Revenue Outcome Metrics
The ultimate measure of ABM is whether target accounts close, at what size, and whether they stay:
- Win rate by account tier: For Tier 1 accounts, aim for 25-50%. For Tier 2, 10-20%. These are significantly higher than non-ABM win rates (typically 5-15% in complex enterprise sales) and reflect the advantage of coordinated, personalised engagement.
- Average deal size vs. non-ABM accounts: ABM accounts should close at 2-3x the average deal size of non-ABM accounts because the programme targets accounts with higher ARR potential. If the gap is small, the account selection criteria are too loose.
- Net revenue retention on ABM accounts: If ABM accounts churn or contract at the same rate as your overall base, the targeting was wrong — you won accounts that were not genuinely well-suited to the product. ABM accounts should have higher NRR (target 120%+) because the programme's upfront effort creates more thorough fit and stakeholder alignment than a standard sales motion.
ABM Scorecard — Monthly Review Format
- Total Tier 1 accounts: [N] | Engaged (score >20): [N] | Active pipeline: [N]
- Total Tier 2 accounts: [N] | Engaged: [N] | Active pipeline: [N]
- Pipeline generated this month (all tiers): £[X]
- Cumulative pipeline vs. programme cost: [X]x multiple
- Accounts won this month: [N] | Total ARR closed: £[X]
- Win rate YTD (Tier 1): [X]% | (Tier 2): [X]%
- Accounts exited programme (wrong fit / gone cold): [N] | Replaced with: [N]

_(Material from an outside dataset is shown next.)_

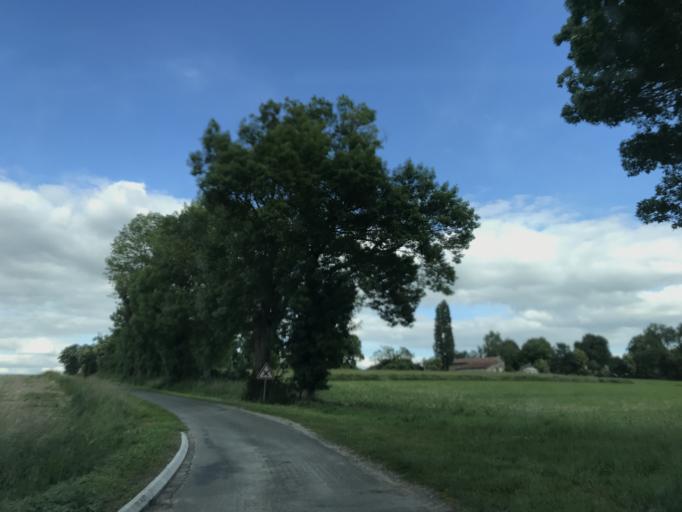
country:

Review this monthly with Sales leadership. The accounts exiting the programme are as important as the accounts progressing — they tell you whether your target account selection criteria need refining.
Frequently Asked Questions
Can we do ABM without a dedicated ABM tool?
Yes. Use Salesforce (CRM) + spreadsheets for account plans + manual email personalization + LinkedIn research. It's slower and doesn't scale, but it works for 10-20 accounts. Once you get to 50+ accounts, you need automation.
What's the minimum team size for ABM?
For 20 accounts: 1 Account Executive per account (or 2 AEs per 3 accounts), 1 full-time ABM Marketing Manager, 0.5 Marketing Operations (tooling), 0.5 Sales Development (research + outreach). Total: ~3-4 people + Sales infrastructure.
How do we avoid the "personal relationship" problem where AEs own accounts and don't share info?
Use the CRM as source of truth. Every action (call, email, meeting) logs to the account record. Weekly syncs where AE + Marketing review together. Incentivize AE on pipeline + close rate (not just close rate), so they want Marketing's help.
Next Steps
Start small. Pick 10-20 high-value accounts. Map the buying committee. Create account plans. Coordinate Sales + Marketing. Track engagement and pipeline. After 3 months, review results. Expand to 50+ if working, or adjust approach if not.